Nathaniel Hawthorne, "The Ambitious Guest" (1835) from Nathaniel Hawthorne: Tales and Sketches:
The great Sensational Designs by Jane Tompkins points out that we mostly teach Hawthorne these days as the guy who wrote character-centered pieces about sin, with Puritans a-go-go; but in his own time, Hawthorne was more celebrated as a sketch-writer and otherwise. Here's a story that doesn't really fit in with our idea of Hawthorne's greatness but might fit better with his contemporaries' view of him. In fact, this story might comfortably sit with Edgar Allan Poe's in some of its movements.

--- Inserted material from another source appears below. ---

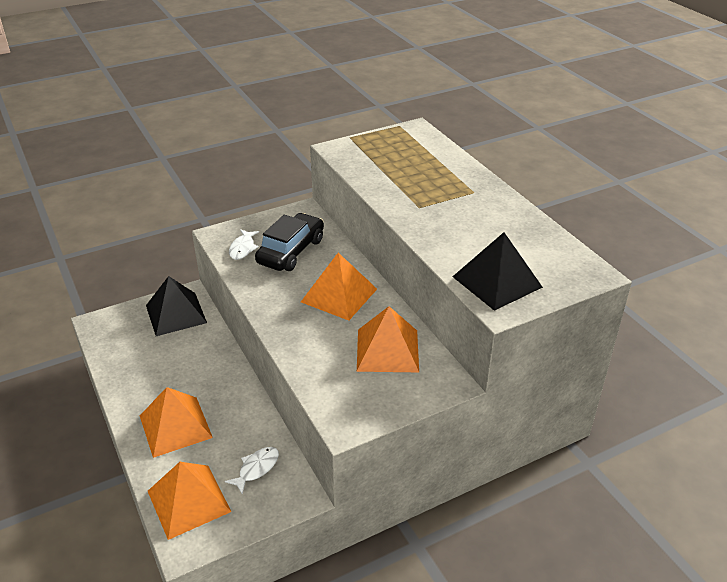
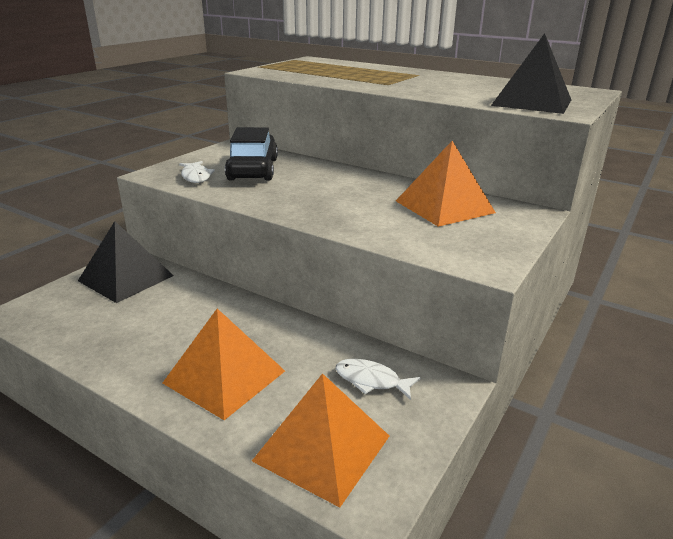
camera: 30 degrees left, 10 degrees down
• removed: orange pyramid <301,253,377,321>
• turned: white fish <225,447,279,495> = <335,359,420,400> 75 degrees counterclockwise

The story here is: a family gathers in their crossroads inn, a guest comes to talk about ambition and his hopes that he won't be forgotten, then there's a landslide that kills them all without leaving any trace of the visitor. Sad trombone sound.
Where this Hawthorne story reminds us of its 19th-century roots is in its aggressively omniscient POV, as when the narrator fast-forwards the story of how the guest and the family become close: "Let us now suppose the stranger to have finished his supper of bear's meat...".(Also: "bear meat"! Rim shot!) Or when the landslide threatens to destroy their home and they run outside to the shelter they had prepared: "Alas! they had quitted their security, and fled right into the pathway of destruction." Well, that doesn't leave a lot of room for ambiguity now, does it?
For a generation of people raised on the idea that Hawthorne is all about ambiguity and sin, it may be strange to read this story with its focus on pure happenstance leading to an ironic end about remembrance and monuments.
Is there something to take away from this for today's fiction author? I have my doubts for today--could an author sell a story with such an aggressively omniscient 3rd person narrator?